• [About this exercise]: Word for word, copy the entire listing below, but do not carry over any pictures.

□ □ □ □ □ □ □

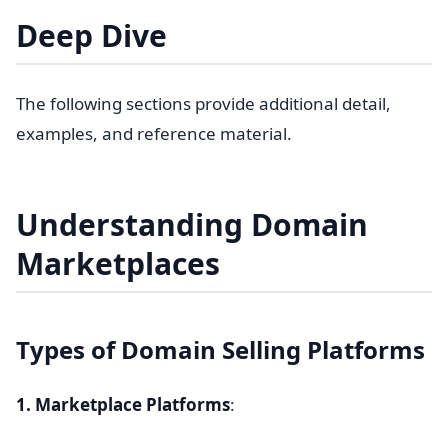
Deep Dive
The following sections provide additional detail,
examples, and reference material.
Understanding Domain
Marketplaces
Types of Domain Selling Platforms
1. Marketplace Platforms
:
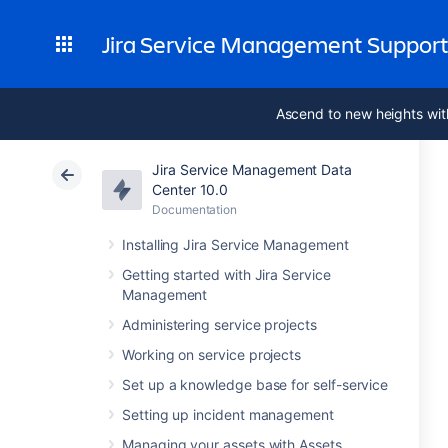
Jira Service Management Suppor
Ascend to new heights wit
Jira Service Management Data
Center 10.0
Documentation
Installing Jira Service Management
Getting started with Jira Service
Management
Administering service projects
Working on service projects
Set up a knowledge base for self-service
Setting up incident management
Managing your assets with Assets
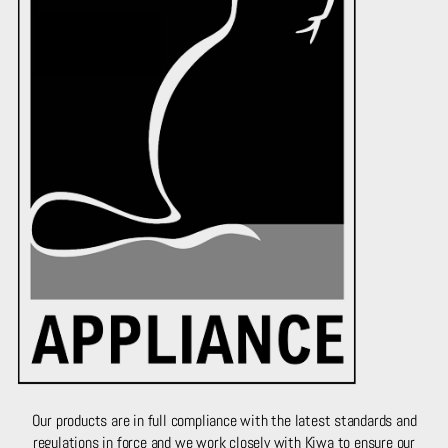
Our products are in full compliance with the latest standards and
regulations in force and we work closely with Kiwa to ensure our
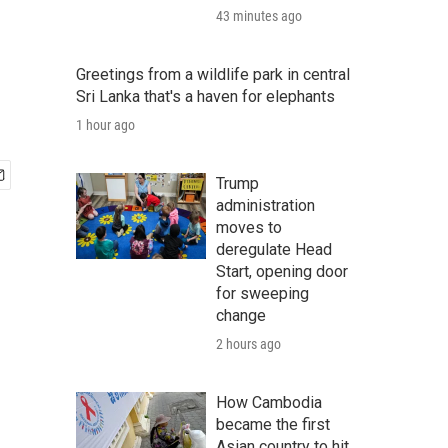
43 minutes ago
Greetings from a wildlife park in central
Sri Lanka that's a haven for elephants
1 hour ago
Trump
administration
moves to
deregulate Head
Start, opening door
for sweeping
change
2 hours ago
How Cambodia
became the first
Asian country to hit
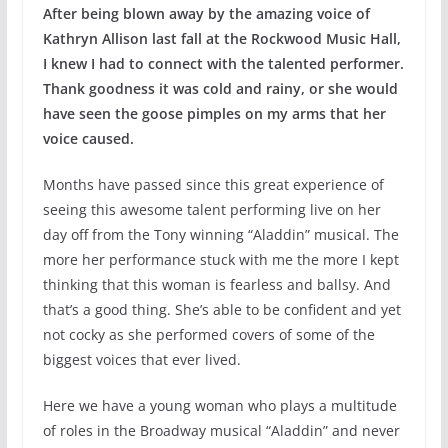
After being blown away by the amazing voice of
Kathryn Allison last fall at the Rockwood Music Hall,
I knew I had to connect with the talented performer.
Thank goodness it was cold and rainy, or she would
have seen the goose pimples on my arms that her
voice caused.
Months have passed since this great experience of
seeing this awesome talent performing live on her
day off from the Tony winning “Aladdin” musical. The
more her performance stuck with me the more I kept
thinking that this woman is fearless and ballsy. And
that’s a good thing. She’s able to be confident and yet
not cocky as she performed covers of some of the
biggest voices that ever lived.
Here we have a young woman who plays a multitude
of roles in the Broadway musical “Aladdin” and never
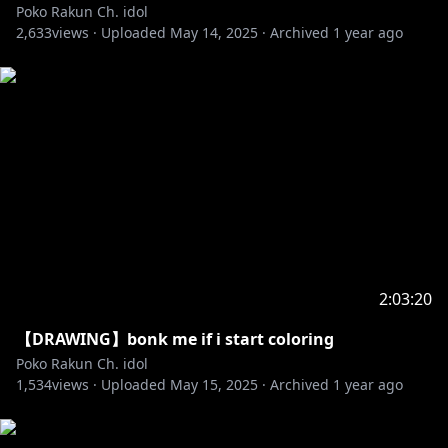
Poko Rakun Ch. idol
2,633
views ·
Uploaded
May 14, 2025
·
Archived
1 year ago
2:03:20
【DRAWING】bonk me if i start coloring
Poko Rakun Ch. idol
1,534
views ·
Uploaded
May 15, 2025
·
Archived
1 year ago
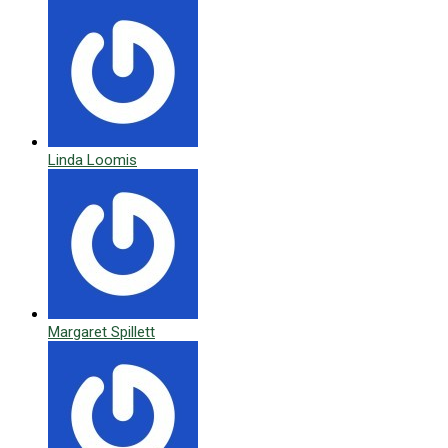
Linda Loomis
Margaret Spillett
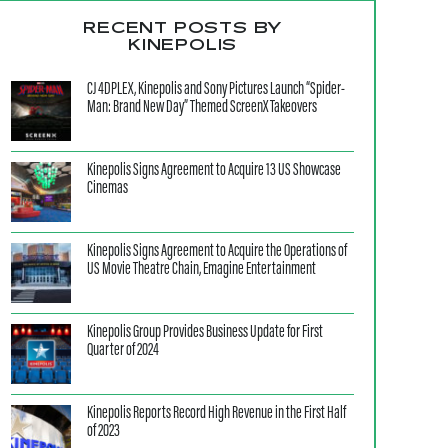
RECENT POSTS BY
KINEPOLIS
CJ 4DPLEX, Kinepolis and Sony Pictures Launch “Spider-
Man: Brand New Day” Themed ScreenX Takeovers
Kinepolis Signs Agreement to Acquire 13 US Showcase
Cinemas
Kinepolis Signs Agreement to Acquire the Operations of
US Movie Theatre Chain, Emagine Entertainment
Kinepolis Group Provides Business Update for First
Quarter of 2024
Kinepolis Reports Record High Revenue in the First Half
of 2023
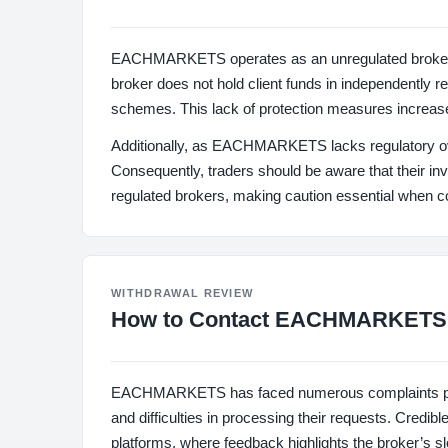
EACHMARKETS operates as an unregulated broker, wh
broker does not hold client funds in independently r
schemes. This lack of protection measures increase
Additionally, as EACHMARKETS lacks regulatory overs
Consequently, traders should be aware that their i
regulated brokers, making caution essential when
WITHDRAWAL REVIEW
How to Contact EACHMARKETS
EACHMARKETS has faced numerous complaints primar
and difficulties in processing their requests. Credi
platforms, where feedback highlights the broker’s 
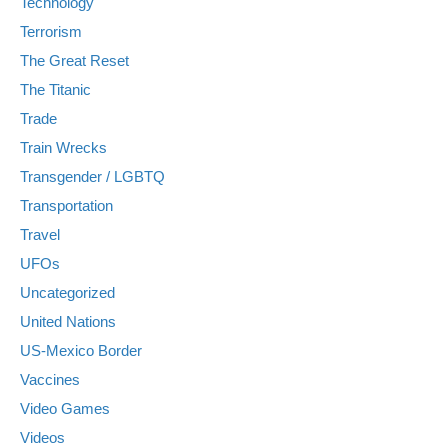
Technology
Terrorism
The Great Reset
The Titanic
Trade
Train Wrecks
Transgender / LGBTQ
Transportation
Travel
UFOs
Uncategorized
United Nations
US-Mexico Border
Vaccines
Video Games
Videos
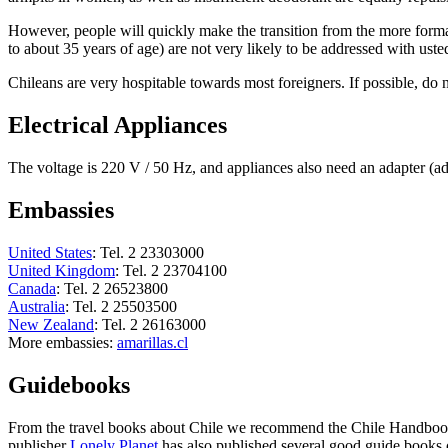
However, people will quickly make the transition from the more forma
to about 35 years of age) are not very likely to be addressed with usted
Chileans are very hospitable towards most foreigners. If possible, do 
Electrical Appliances
The voltage is 220 V / 50 Hz, and appliances also need an adapter (ad
Embassies
United States
: Tel. 2 23303000
United Kingdom
: Tel. 2 23704100
Canada
: Tel. 2 26523800
Australia
: Tel. 2 25503500
New Zealand
: Tel. 2 26163000
More embassies:
amarillas.cl
Guidebooks
From the travel books about Chile we recommend the Chile Handbook 
publisher
Lonely Planet
has also published several good guide books 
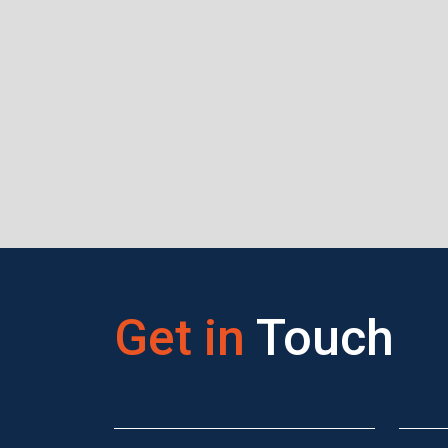
Get in
Touch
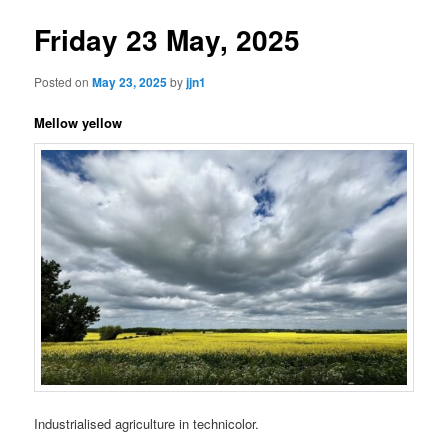
Friday 23 May, 2025
Posted on
May 23, 2025
by
jjn1
Mellow yellow
Industrialised agriculture in technicolor.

□ □ □ □ □ □ □

• [Task response]:
Deep Dive
The following sections provide additional detail,
examples, and reference material.
Understanding Domain
Marketplaces
Types of Domain Selling Platforms
1. Marketplace Platforms
:
Jira Service Management Suppor
Ascend to new heights wit
Jira Service Management Data
Center 10.0
Documentation
Installing Jira Service Management
Getting started with Jira Service
Management
Administering service projects
Working on service projects
Set up a knowledge base for self-service
Setting up incident management
Managing your assets with Assets
Our products are in full compliance with the latest standards and
regulations in force and we work closely with Kiwa to ensure our
43 minutes ago
Greetings from a wildlife park in central
Sri Lanka that's a haven for elephants
1 hour ago
Trump
administration
moves to
deregulate Head
Start, opening door
for sweeping
change
2 hours ago
How Cambodia
became the first
Asian country to hit
After being blown away by the amazing voice of
Kathryn Allison last fall at the Rockwood Music Hall,
I knew I had to connect with the talented performer.
Thank goodness it was cold and rainy, or she would
have seen the goose pimples on my arms that her
voice caused.
Months have passed since this great experience of
seeing this awesome talent performing live on her
day off from the Tony winning “Aladdin” musical. The
more her performance stuck with me the more I kept
thinking that this woman is fearless and ballsy. And
that’s a good thing. She’s able to be confident and yet
not cocky as she performed covers of some of the
biggest voices that ever lived.
Here we have a young woman who plays a multitude
of roles in the Broadway musical “Aladdin” and never
Poko Rakun Ch. idol
2,633
views ·
Uploaded
May 14, 2025
·
Archived
1 year ago
2:03:20
【DRAWING】bonk me if i start coloring
Poko Rakun Ch. idol
1,534
views ·
Uploaded
May 15, 2025
·
Archived
1 year ago
Linda Loomis
Margaret Spillett
RECENT POSTS BY
KINEPOLIS
CJ 4DPLEX, Kinepolis and Sony Pictures Launch “Spider-
Man: Brand New Day” Themed ScreenX Takeovers
Kinepolis Signs Agreement to Acquire 13 US Showcase
Cinemas
Kinepolis Signs Agreement to Acquire the Operations of
US Movie Theatre Chain, Emagine Entertainment
Kinepolis Group Provides Business Update for First
Quarter of 2024
Kinepolis Reports Record High Revenue in the First Half
of 2023
EACHMARKETS operates as an unregulated broker, wh
broker does not hold client funds in independently r
schemes. This lack of protection measures increase
Additionally, as EACHMARKETS lacks regulatory overs
Consequently, traders should be aware that their i
regulated brokers, making caution essential when
WITHDRAWAL REVIEW
How to Contact EACHMARKETS
EACHMARKETS has faced numerous complaints primar
and difficulties in processing their requests. Credi
platforms, where feedback highlights the broker’s 
Technology
Terrorism
The Great Reset
The Titanic
Trade
Train Wrecks
Transgender / LGBTQ
Transportation
Travel
UFOs
Uncategorized
United Nations
US-Mexico Border
Vaccines
Video Games
Videos
However, people will quickly make the transition from the more forma
to about 35 years of age) are not very likely to be addressed with usted
Chileans are very hospitable towards most foreigners. If possible, do 
Electrical Appliances
The voltage is 220 V / 50 Hz, and appliances also need an adapter (ad
Embassies
United States
: Tel. 2 23303000
United Kingdom
: Tel. 2 23704100
Canada
: Tel. 2 26523800
Australia
: Tel. 2 25503500
New Zealand
: Tel. 2 26163000
More embassies:
amarillas.cl
Guidebooks
From the travel books about Chile we recommend the Chile Handbook 
publisher
Lonely Planet
has also published several good guide books 
Get in
Touch
Friday 23 May, 2025
Posted on
May 23, 2025
by
jjn1
Mellow yellow
Industrialised agriculture in technicolor.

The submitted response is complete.